What is the PE Ratio?
Definition: The PE Ratio is a financial ratio to valuate for the valuation of stocks. With the PE Ratio an investor can quickly see how expensive the share-price of a company in comparison to the earnings per share is. The PE allows to compare different stocks with each other.
Calculation of the PE Ratio
current share price
earnings per share = PE Ratio
PE Calculation example: PE Apple Inc
The stock-price of Apple Inc is at US$ 590. For the current business year 2014, earnings per share of US$ 42.72 are expected.
What is the PE of Apple?
PE = 590 / 42.72 = PE 13.81
How to use the PE
PE comparison Apple vs. Samsung Electronics
A PE of 13 in our case means, that investors are currently paying 13-times the earnings of 2014 to buy an Apple stock. The Samsung stock is traded at a PE of just 7.1. You only have to pay 7-times the 2014 earnings to buy one share of the Samsung Company. That means "Samsung is cheaper valued than Apple". With the PE we can easily compare two different stocks with each other.

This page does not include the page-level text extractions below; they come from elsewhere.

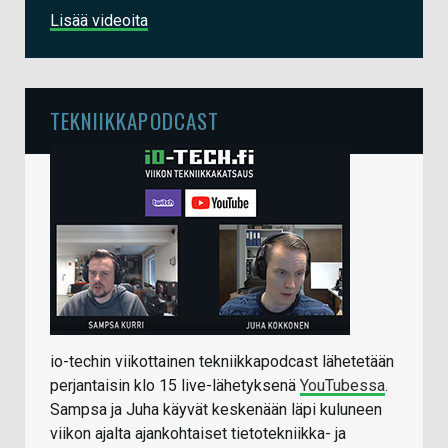
Lisää videoita
TEKNIIKKAPODCAST
io-techin viikottainen tekniikkapodcast lähetetään
perjantaisin klo 15 live-lähetyksenä
YouTubessa
.
Sampsa ja Juha käyvät keskenään läpi kuluneen
viikon ajalta ajankohtaiset tietotekniikka- ja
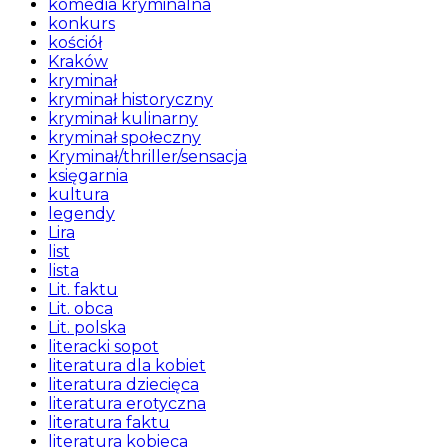
komedia kryminalna
konkurs
kościół
Kraków
kryminał
kryminał historyczny
kryminał kulinarny
kryminał społeczny
Kryminał/thriller/sensacja
księgarnia
kultura
legendy
Lira
list
lista
Lit. faktu
Lit. obca
Lit. polska
literacki sopot
literatura dla kobiet
literatura dziecięca
literatura erotyczna
literatura faktu
literatura kobieca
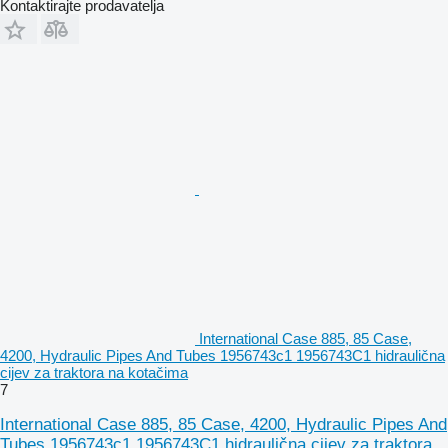
Kontaktirajte prodavatelja
International Case 885, 85 Case,
4200, Hydraulic Pipes And Tubes 1956743c1 1956743C1 hidraulična
cijev za traktora na kotačima
7
International Case 885, 85 Case, 4200, Hydraulic Pipes And
Tubes 1956743c1 1956743C1 hidraulična cijev za traktora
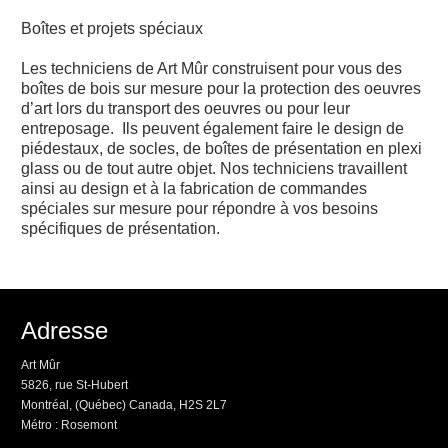
Boîtes et projets spéciaux
Les techniciens de Art Mûr construisent pour vous des
boîtes de bois sur mesure pour la protection des oeuvres
d’art lors du transport des oeuvres ou pour leur
entreposage. Ils peuvent également faire le design de
piédestaux, de socles, de boîtes de présentation en plexi
glass ou de tout autre objet. Nos techniciens travaillent
ainsi au design et à la fabrication de commandes
spéciales sur mesure pour répondre à vos besoins
spécifiques de présentation.
Adresse
Art Mûr
5826, rue St-Hubert
Montréal, (Québec) Canada, H2S 2L7
Métro : Rosemont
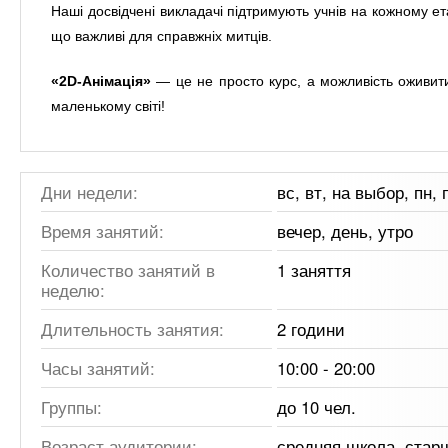
Наші досвідчені викладачі підтримують учнів на кожному ет
що важливі для справжніх митців.
«2D-Анімація»
— це не просто курс, а можливість оживити 
маленькому світі!
Дни недели:
вс, вт, на выбор, пн, п
Время занятий:
вечер, день, утро
Количество занятий в
1 заняття
неделю:
Длительность занятия:
2 години
Часы занятий:
10:00 - 20:00
Группы:
до 10 чел.
Возраст аудитории:
средняя школа, стар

The lower the PE, the lower the valuation of the stock. Cheap stocks have a PE of 8-12. PEs over 15 are rather expensive.
But a high PE is often a sign of strong growth. If investors are willing to pay 20-times or 30-times the earnings, they expect the company to offer a far higher gain in the future.
A too low PE Ratio below 7 is a sign of a weak outlook and shrinking profit of that company.
The earnings per share used to calculate the PE is an assumption of the financial analysts for the current business year. These assumptions get revised on an ongoing basis and can directly influence the PE. But these assumptions are a better basis to calculate the PE, than the official earnings from last year, which is just too not up to date anymore.